Her main devotional site is at the eponymous Holywell in Flintshire. Almost alone amongst English and Welsh shrines it remained a place of pilgrimage after the reformation. Thus King James II and Queen Maria Beatice were able to follow in the footsteps of King Henry V to pray at the well. On the eve of the Gunpowder Plot a group of Catholics led by Fr Henry Garnet S.J. were able to go there on pilgrimage. It remained a place of pilgrimage throughout the recusant period

The present shrine chapel was built by the great Lady Margaret Beaufort at the end of the fifteenth century.


St Winefride's Well

Image from Wikipedia

Holywell is a remarkable and precious survival of medieval piety into the post-reformation and modern eras.

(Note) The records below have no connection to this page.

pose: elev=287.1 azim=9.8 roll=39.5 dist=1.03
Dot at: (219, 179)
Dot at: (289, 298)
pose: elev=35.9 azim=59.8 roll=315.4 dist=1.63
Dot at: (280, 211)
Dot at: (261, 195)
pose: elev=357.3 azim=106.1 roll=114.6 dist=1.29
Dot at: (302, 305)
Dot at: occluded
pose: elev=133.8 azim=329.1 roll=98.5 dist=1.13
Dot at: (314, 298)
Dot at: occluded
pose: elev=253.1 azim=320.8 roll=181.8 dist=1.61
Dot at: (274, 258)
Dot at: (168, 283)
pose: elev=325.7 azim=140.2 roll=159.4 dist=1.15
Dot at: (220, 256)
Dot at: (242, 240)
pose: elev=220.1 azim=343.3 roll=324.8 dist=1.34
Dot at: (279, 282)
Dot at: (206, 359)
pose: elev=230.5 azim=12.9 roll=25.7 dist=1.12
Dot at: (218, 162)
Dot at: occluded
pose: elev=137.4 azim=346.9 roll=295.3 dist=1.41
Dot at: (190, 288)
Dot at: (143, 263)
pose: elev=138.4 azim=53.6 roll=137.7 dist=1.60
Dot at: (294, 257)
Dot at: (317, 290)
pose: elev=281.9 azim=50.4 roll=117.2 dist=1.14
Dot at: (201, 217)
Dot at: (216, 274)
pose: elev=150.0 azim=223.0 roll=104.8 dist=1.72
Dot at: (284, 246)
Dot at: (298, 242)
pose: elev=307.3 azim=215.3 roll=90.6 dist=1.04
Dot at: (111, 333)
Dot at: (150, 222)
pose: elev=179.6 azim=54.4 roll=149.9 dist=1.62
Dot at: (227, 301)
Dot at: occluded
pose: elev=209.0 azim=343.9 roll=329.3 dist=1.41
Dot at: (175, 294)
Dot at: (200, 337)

The illustrated website of the shrine is here
and there is a Wikipedia article about it here, again with illustrations.


I visited Holywell as a seven year old and, unfortunately do not recall much about it, other than being in the rather dark and dank atmosphere around the pool at the well-head. It is a place I would very much like to go back and visit again.

In 1138 St Winefride's bones were taken from Gwytherin to the abbey of SS Peter and Paul at Shrewsbury. The first of Ellis Peters' Br Cadfael novels A Morbid Taste for Bones is written around this. Regrettably perhaps Shrewsbury Abbey is now better known for the fictional Cadfael than for St Winefride. The novels are pleasant enough, but historically leave something to be desired. Ellis Peters may have written good detective stories, but I do n't think she was that well informed about the medieval Church.

I gather from a website that there is also a well named after St Winefride in the hamlet of Woolston near Oswestry in Shropshire. It is thought that on the way to Shrewsbury Winefride's body was laid here overnight and a spring sprang up out of the ground. The water is supposed to have healing powers and be good at healing bruises, wounds and broken bones. The well is covered by a fifteenth century half-timbered cottage. The water flows through a series of stone troughs and into a large pond, which then flows into a stream. The cottage is in a quiet, peaceful setting in the middle of the countryside, and is maintained by the Landmark Trust.

There is also another place where her body was laid and a spring sprang up. Holywell farm midway between Tattenhall and Clutton, Cheshire. There is a spring in the garden of this non working farm which supplies two houses with their drinking water.

Remains of St Winefride's shrine still exist in the abbey church at Shrewsbury, of which the nave, west tower and north porch are medieval; the truncated transepts and sanctuary are nineteenth century, the work of J.L. Pearson. In the abbey are surviving medieval depictions of SS Winefride and Beuno.


File:ShrewsburyAbbey.JPG

Shrewsbury Abbey today

http://www.britannia.com/church/studies/images/shrewrecon.jpg
A reconstruction of Shrewsbury abbey in the late middle ages

Image from Britannia.com

This slightly awkward reconstruction gives some idea of the possible appearance of the abbey on the eve of the dissolution.





1 comment:

  1. Gwenfrewi as she was known in Wales

    Also "Gwenffrwd"

    Almost alone amongst English and Welsh shrines it remained a place of pilgrimage after the reformation

    Many Welsh holy sites remained places of pilgrimage until the late eighteenth century, when the spread of protestant nonconformity killed off the folk Catholicism that had proved surprisingly resilient (though actual recusancy was uncommon).

    Even though the actual shrines had long been destroyed people continued to visit their sites. One suspects that the clergy, tho' officially disapproving, turned a blind eye because their churches needed the money that came from the pilgrims' offerings!

    Thus in a Welsh context S. Winifred's Well, is exceptional rather for its wide renown and the numbers that went there, than for the mere fact that it remained a place of pilgrimage.